▶ **Text section**
= = = = = = =
Because the universal substance is fire, Stoic cosmology brings this world to an end in a great conflagration. Everything turns to fire.

The supposition has been made that 2 Peter 3:10-12 borrowed this idea from Stoicism. The similarity, however, is unreal. First, the hylozoistic physics on which the Stoics based their conflagration is absent from the Bible. Stoic pantheism or immanentism is incompatible with creation, and the Bible proposes no analysis of things as being basically fire or any other element. Second, Peter predicted a sudden catastrophe like the Flood; but the Stoics described an ordinary, natural process which is already in progress. The completion is merely the end of the present process. Third, the destruction predicted by Peter is a judgment on sin; the Stoic conflagration is a sort of universal deification. Fourth, this Biblical judgment against sin occurs just once; the Stoics, however, in conformity with the usual Gr. emphasis on natural cycles, taught that the cosmic history repeats itself time and time again forever, not merely with respect to the conflagration at the end of each cycle, but also with respect to every detail in between. Against this theory of eternal recurrence, Augustine later laid the charge of deep pessimism. Clearly, therefore, Peter did not borrow from Stoicism.

To continue with other things which Peter did not borrow, the Stoics held that every individual thing, such as a rock (and the world as a whole) is a composite of this form and matter. Form and matter are both bodies, interpenetrating each other, occupying the same space, forming a “complete mixture.” The form or agent is the particular individuating quality, whose mode of action is designated by a term borrowed from morality—tone or tension. It is a spirit or fire or air, more often called a “seminal reason,” a small edition of the Reason or Logos that controls the universe. Thus there is but one true cause, God, and also a multiplicity of causes. Their intimate relation ties in with the theory of fate.

Fate.

Since Reason penetrates all things, every event is dependent on a universal law of Fate, Destiny, or Providence. Cleanthes excepted evil from divine determination, but the other Stoics rejected this inconsistency.
= = = = = = =
▶ **Recorded information**
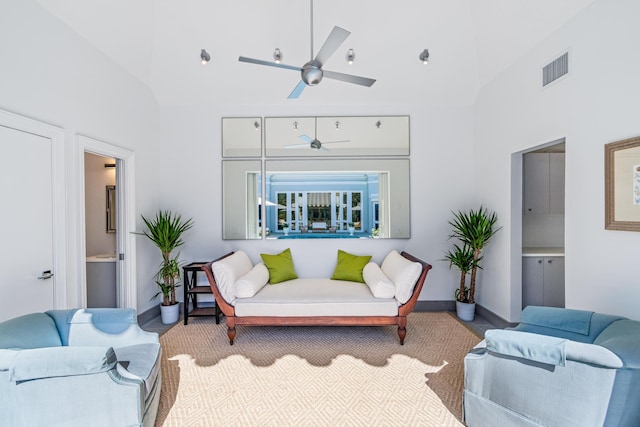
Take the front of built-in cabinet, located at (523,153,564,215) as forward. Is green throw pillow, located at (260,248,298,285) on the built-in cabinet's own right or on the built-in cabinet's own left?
on the built-in cabinet's own right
= = = = = = =
▶ **Required work**
1. According to the passage on Stoicism, why is every event dependent on a universal law of Fate? Answer in one to three sentences.
2. Reproduce the passage on Stoicism word for word, starting at "To continue with" and ending at "theory of fate.".

▶ **Answers given**
1. Every event depends on a universal law of Fate, Destiny, or Providence because Reason penetrates all things.

2.
To continue with other things which Peter did not borrow, the Stoics held that every individual thing, such as a rock (and the world as a whole) is a composite of this form and matter. Form and matter are both bodies, interpenetrating each other, occupying the same space, forming a “complete mixture.” The form or agent is the particular individuating quality, whose mode of action is designated by a term borrowed from morality—tone or tension. It is a spirit or fire or air, more often called a “seminal reason,” a small edition of the Reason or Logos that controls the universe. Thus there is but one true cause, God, and also a multiplicity of causes. Their intimate relation ties in with the theory of fate.